Not only is it just about the characters but as abstract as sometimes the episodes are, the solitude that is explored as each of the characters figure out who they are. Max, Michael, and Isabel’s goal is to find a way home to their planet but they learn to be human through the other characters. None of them desire to let any of the humans in as far as romantic relationships but in the end, together, both the humans and aliens realize that their flaws are what make each other complete in the strange way.
Overall in reality, the plot is highly underdeveloped and by the third season, any possibility of it resurrecting crashed and burned. It started back midway through the first season when the new guidance counselor, Kathleen Topolsky (Julie Benz), arrives to Roswell High School only for the friends to discover that she is an undercover FBI agent.

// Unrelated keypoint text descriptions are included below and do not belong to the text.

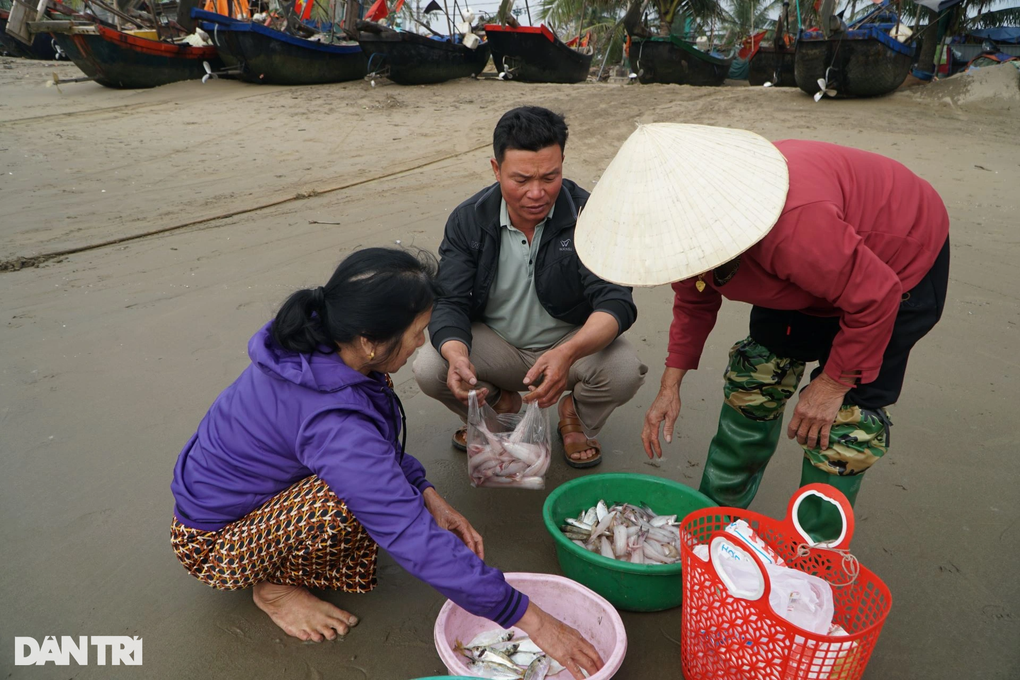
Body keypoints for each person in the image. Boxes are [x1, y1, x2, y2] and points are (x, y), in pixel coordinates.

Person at [169, 248, 603, 679]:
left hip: (250, 497)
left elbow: (374, 447)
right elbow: (407, 532)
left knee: (380, 491)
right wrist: (535, 621)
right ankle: (273, 588)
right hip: (215, 543)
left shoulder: (321, 344)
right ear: (370, 341)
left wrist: (427, 492)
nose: (420, 344)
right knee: (351, 503)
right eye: (417, 333)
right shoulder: (332, 420)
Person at [574, 124, 949, 542]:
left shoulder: (795, 226)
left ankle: (813, 559)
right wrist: (671, 382)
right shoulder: (686, 231)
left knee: (844, 425)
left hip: (898, 268)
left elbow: (877, 296)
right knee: (754, 379)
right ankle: (714, 523)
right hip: (809, 277)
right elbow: (696, 293)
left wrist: (832, 384)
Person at [413, 106, 647, 468]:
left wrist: (568, 353)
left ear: (563, 164)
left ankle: (575, 416)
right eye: (521, 180)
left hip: (570, 345)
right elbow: (450, 303)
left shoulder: (590, 213)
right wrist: (458, 356)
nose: (537, 193)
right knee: (432, 365)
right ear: (496, 169)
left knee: (623, 370)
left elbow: (616, 302)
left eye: (550, 177)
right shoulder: (468, 219)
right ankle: (498, 407)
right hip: (496, 344)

While the FBI become involved with the human aliens throughout the show, it never is quite clear what the interest is, aside from that they are aliens.
It turns out that Topolsky is on the friends’ side, but no reason for that is ever revealed and she disappears into another plot hole that Roswell never unfolds. Later when Max sends Tess (Emilie de Ravin), the fourth missing alien the friend group discovers, home alone and pregnant with their son, Roswell should have escalated. Instead the plot sizzles and the sparks die by the final season when Max goes on a mission to seek his son out. It becomes more of a complicated romance puzzle among the friends and their significant others that goes nowhere or that takes on more of a drama rather than the science fiction potential it had in the first couple of seasons.
I can say my love of Roswell stems from its ability to reach into the depths of human emotion and be honest about it. And despite that there are still similarities with more popular science fiction movies like common suspicion of hostile aliens, Roswell sheds new light on how it presents aliens. It was the first show I saw that made aliens more human, especially in a coming-of-age context as well.